- **What the task requires**:
Transcribe each record precisely; images stay out.

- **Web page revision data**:
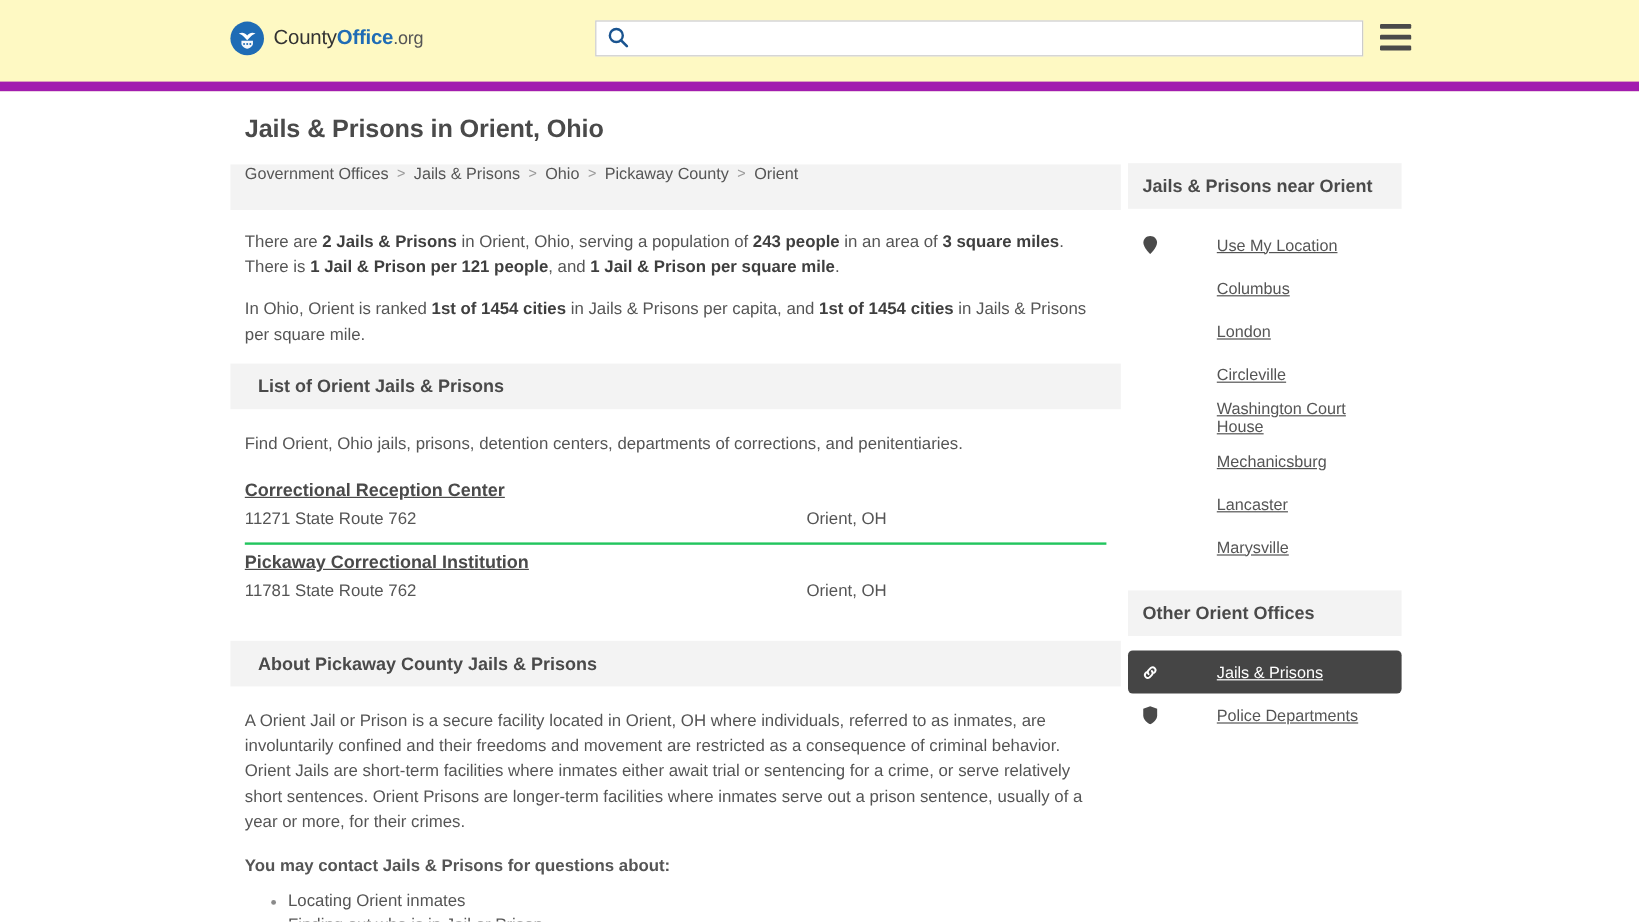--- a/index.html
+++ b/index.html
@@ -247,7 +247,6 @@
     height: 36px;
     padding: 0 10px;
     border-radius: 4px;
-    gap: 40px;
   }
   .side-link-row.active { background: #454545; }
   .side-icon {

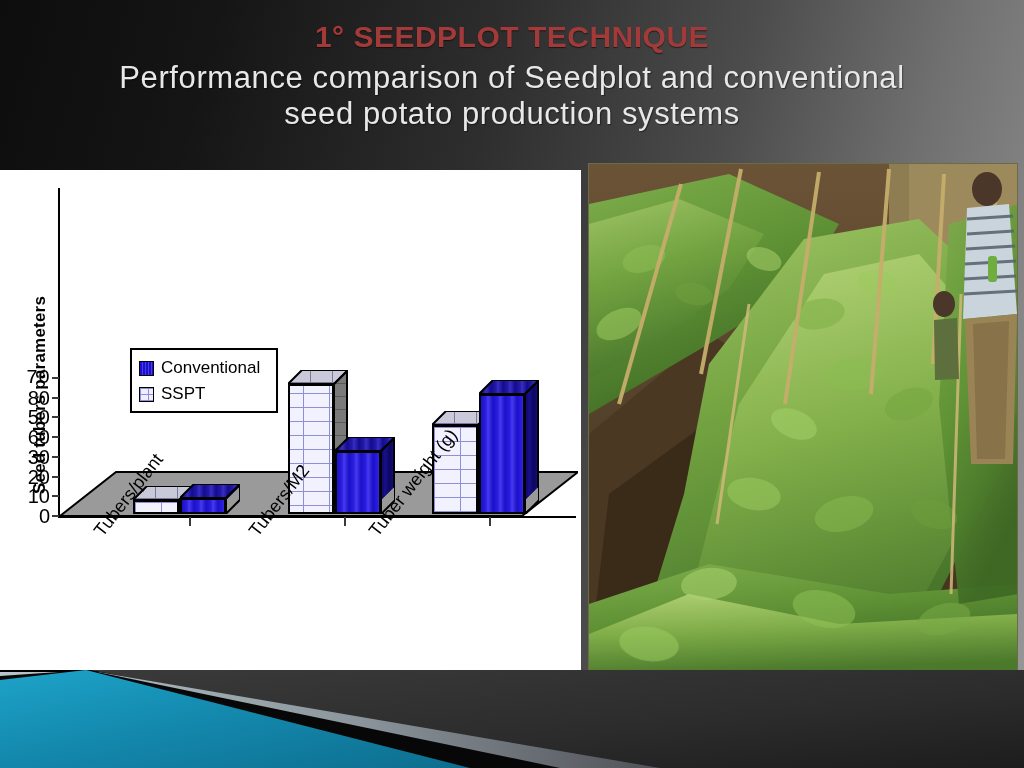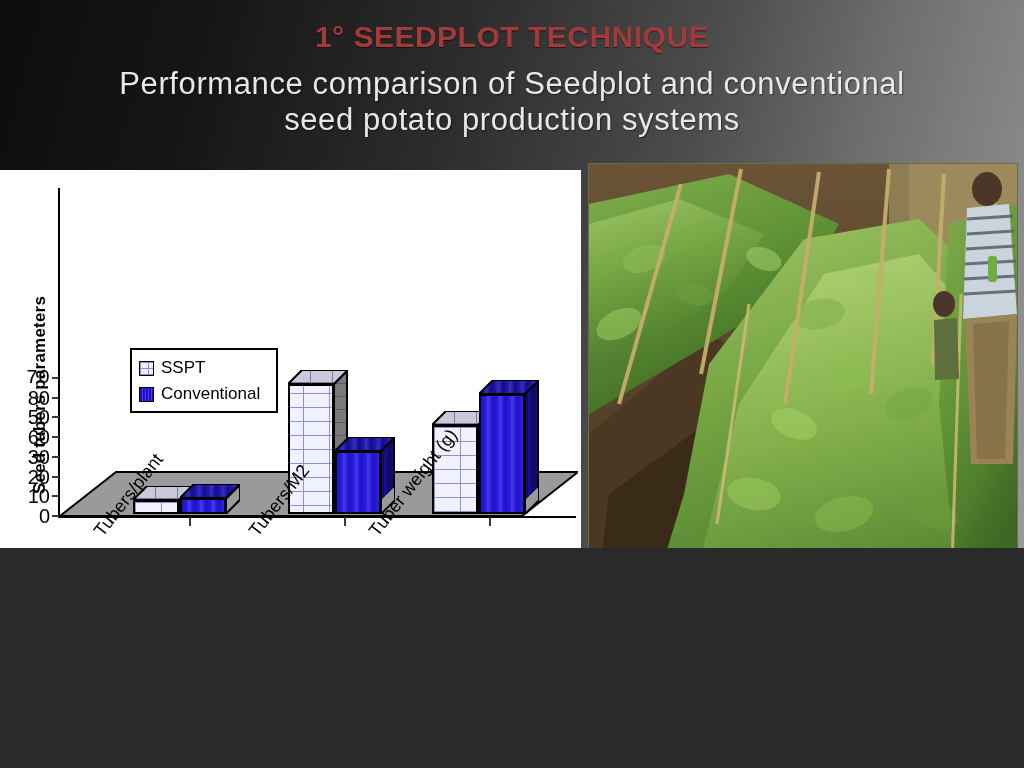--- a/index.html
+++ b/index.html
@@ -14,7 +14,7 @@
   #slide {
     position: absolute;
     left: 0; top: 0;
-    width: 1024px; height: 548px;
+    width: 1024px; height: 768px;
     background: linear-gradient(105deg, #0d0d0d 0%, #151515 18%, #2e2e2e 42%, #4c4c4c 62%, #707070 78%, #8a8a8a 92%, #9a9a9a 100%);
     overflow: hidden;
   }

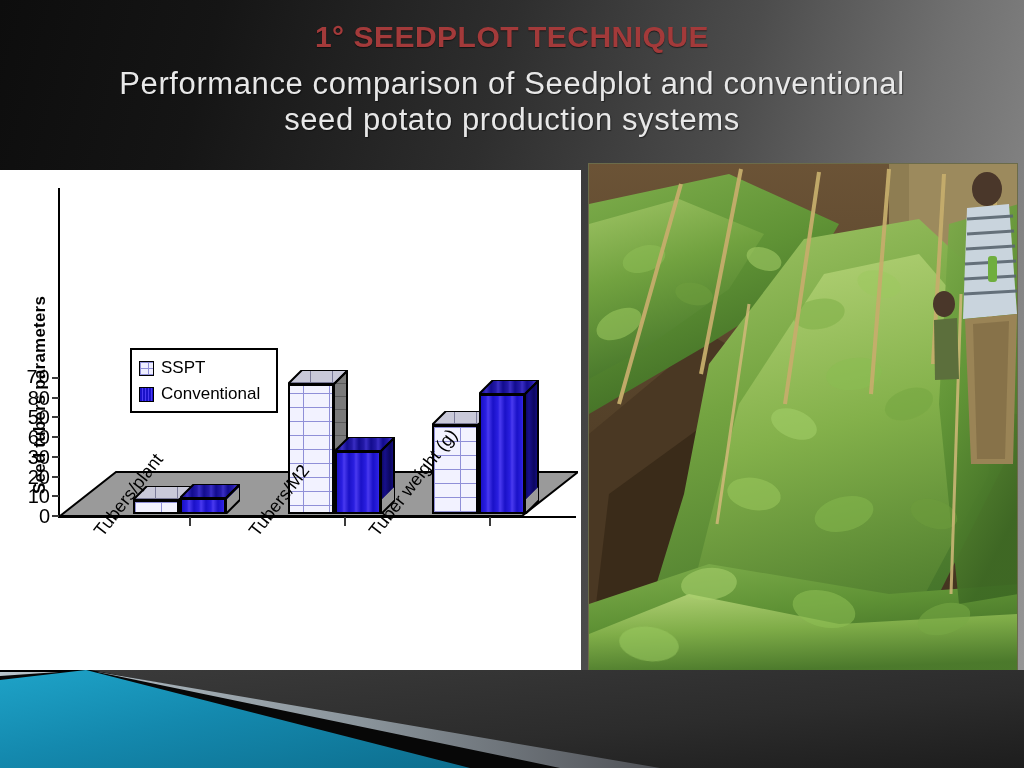--- a/index.html
+++ b/index.html
@@ -36,7 +36,7 @@
     font-family: "Liberation Sans", sans-serif;
   }
   #subtitle {
-    margin-top: 12px;
+    margin-top: 6px;
     font-size: 31px;
     line-height: 1.16;
     font-weight: normal;

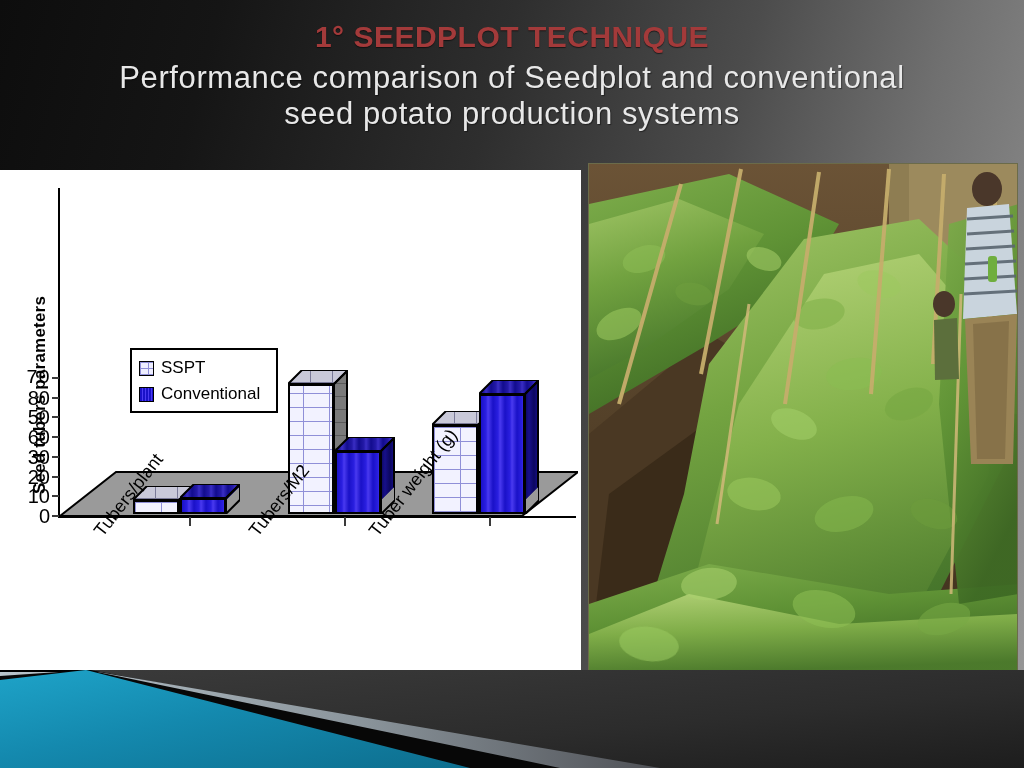--- a/index.html
+++ b/index.html
@@ -336,12 +336,12 @@
 
     <div id="legend">
       <div class="legend-row">
+        <span class="legend-swatch sw-conv"></span>
+        <span class="legend-label">Conventional</span>
+      </div>
+      <div class="legend-row">
         <span class="legend-swatch sw-sspt"></span>
         <span class="legend-label">SSPT</span>
-      </div>
-      <div class="legend-row">
-        <span class="legend-swatch sw-conv"></span>
-        <span class="legend-label">Conventional</span>
       </div>
     </div>
   <div class="ytickmark" style="top: 345px;"></div>

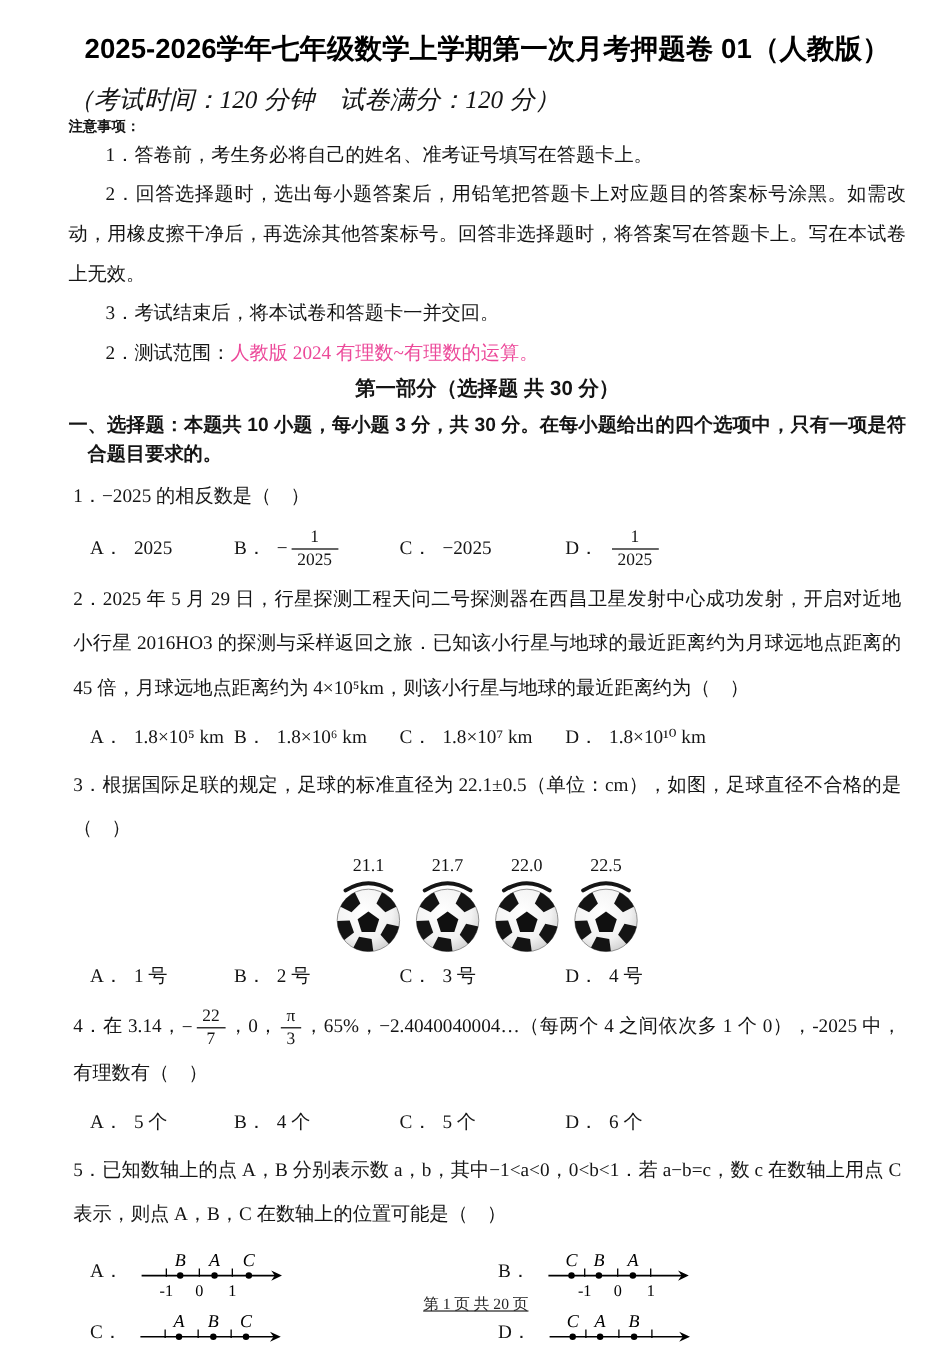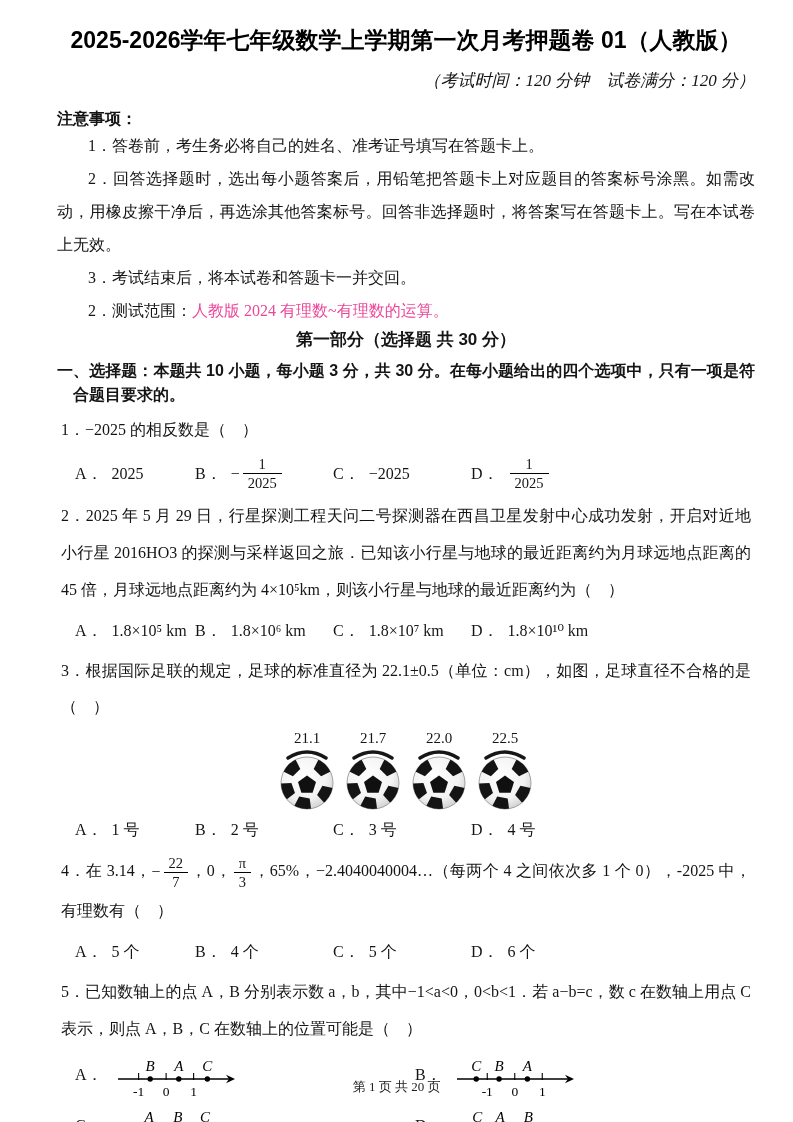--- a/index.html
+++ b/index.html
@@ -15,7 +15,7 @@
     font-weight:700; font-size:23px; line-height:1.3; text-align:center;
     color:#000;
   }
-  .subtitle { text-align:right; font-size:17px; font-style:italic; margin-top:13px; }
+  .subtitle { text-align:left; font-size:21px; font-style:italic; margin-top:13px; }
   .notice-head {
     font-family:"Liberation Sans","DejaVu Sans",sans-serif;
     font-weight:700; font-size:16px; margin-top:17px;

- **Output of the exercise**:
--- a/index.html
+++ b/index.html
@@ -247,7 +247,6 @@
     height: 36px;
     padding: 0 10px;
     border-radius: 4px;
-    gap: 40px;
   }
   .side-link-row.active { background: #454545; }
   .side-icon {

--- a/index.html
+++ b/index.html
@@ -14,7 +14,7 @@
   #slide {
     position: absolute;
     left: 0; top: 0;
-    width: 1024px; height: 548px;
+    width: 1024px; height: 768px;
     background: linear-gradient(105deg, #0d0d0d 0%, #151515 18%, #2e2e2e 42%, #4c4c4c 62%, #707070 78%, #8a8a8a 92%, #9a9a9a 100%);
     overflow: hidden;
   }

--- a/index.html
+++ b/index.html
@@ -36,7 +36,7 @@
     font-family: "Liberation Sans", sans-serif;
   }
   #subtitle {
-    margin-top: 12px;
+    margin-top: 6px;
     font-size: 31px;
     line-height: 1.16;
     font-weight: normal;

--- a/index.html
+++ b/index.html
@@ -336,12 +336,12 @@
 
     <div id="legend">
       <div class="legend-row">
+        <span class="legend-swatch sw-conv"></span>
+        <span class="legend-label">Conventional</span>
+      </div>
+      <div class="legend-row">
         <span class="legend-swatch sw-sspt"></span>
         <span class="legend-label">SSPT</span>
-      </div>
-      <div class="legend-row">
-        <span class="legend-swatch sw-conv"></span>
-        <span class="legend-label">Conventional</span>
       </div>
     </div>
   <div class="ytickmark" style="top: 345px;"></div>

--- a/index.html
+++ b/index.html
@@ -15,7 +15,7 @@
     font-weight:700; font-size:23px; line-height:1.3; text-align:center;
     color:#000;
   }
-  .subtitle { text-align:right; font-size:17px; font-style:italic; margin-top:13px; }
+  .subtitle { text-align:left; font-size:21px; font-style:italic; margin-top:13px; }
   .notice-head {
     font-family:"Liberation Sans","DejaVu Sans",sans-serif;
     font-weight:700; font-size:16px; margin-top:17px;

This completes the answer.